## Work to be completed
The records that follow must be repeated exactly, except for their pictures.

## Supplied data
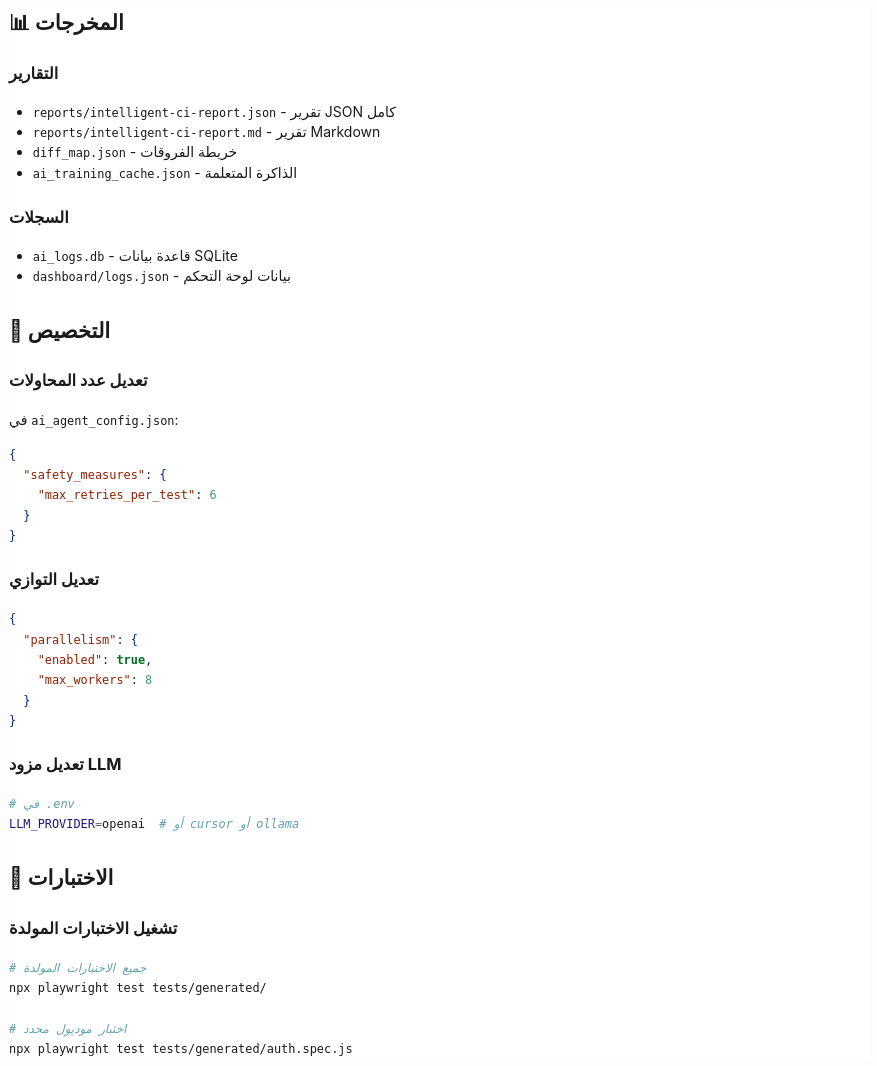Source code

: ## 📊 المخرجات

### التقارير

- `reports/intelligent-ci-report.json` - تقرير JSON كامل
- `reports/intelligent-ci-report.md` - تقرير Markdown
- `diff_map.json` - خريطة الفروقات
- `ai_training_cache.json` - الذاكرة المتعلمة

### السجلات

- `ai_logs.db` - قاعدة بيانات SQLite
- `dashboard/logs.json` - بيانات لوحة التحكم

## 🔧 التخصيص

### تعديل عدد المحاولات

في `ai_agent_config.json`:

```json
{
  "safety_measures": {
    "max_retries_per_test": 6
  }
}
```

### تعديل التوازي

```json
{
  "parallelism": {
    "enabled": true,
    "max_workers": 8
  }
}
```

### تعديل مزود LLM

```bash
# في .env
LLM_PROVIDER=openai  # أو cursor أو ollama
```

## 🧪 الاختبارات

### تشغيل الاختبارات المولدة

```bash
# جميع الاختبارات المولدة
npx playwright test tests/generated/

# اختبار موديول محدد
npx playwright test tests/generated/auth.spec.js
```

## Solution to the problem
Source code

: ## 📊 المخرجات

### التقارير

- `reports/intelligent-ci-report.json` - تقرير JSON كامل
- `reports/intelligent-ci-report.md` - تقرير Markdown
- `diff_map.json` - خريطة الفروقات
- `ai_training_cache.json` - الذاكرة المتعلمة

### السجلات

- `ai_logs.db` - قاعدة بيانات SQLite
- `dashboard/logs.json` - بيانات لوحة التحكم

## 🔧 التخصيص

### تعديل عدد المحاولات

في `ai_agent_config.json`:

```json
{
  "safety_measures": {
    "max_retries_per_test": 6
  }
}
```

### تعديل التوازي

```json
{
  "parallelism": {
    "enabled": true,
    "max_workers": 8
  }
}
```

### تعديل مزود LLM

```bash
# في .env
LLM_PROVIDER=openai  # أو cursor أو ollama
```

## 🧪 الاختبارات

### تشغيل الاختبارات المولدة

```bash
# جميع الاختبارات المولدة
npx playwright test tests/generated/

# اختبار موديول محدد
npx playwright test tests/generated/auth.spec.js
```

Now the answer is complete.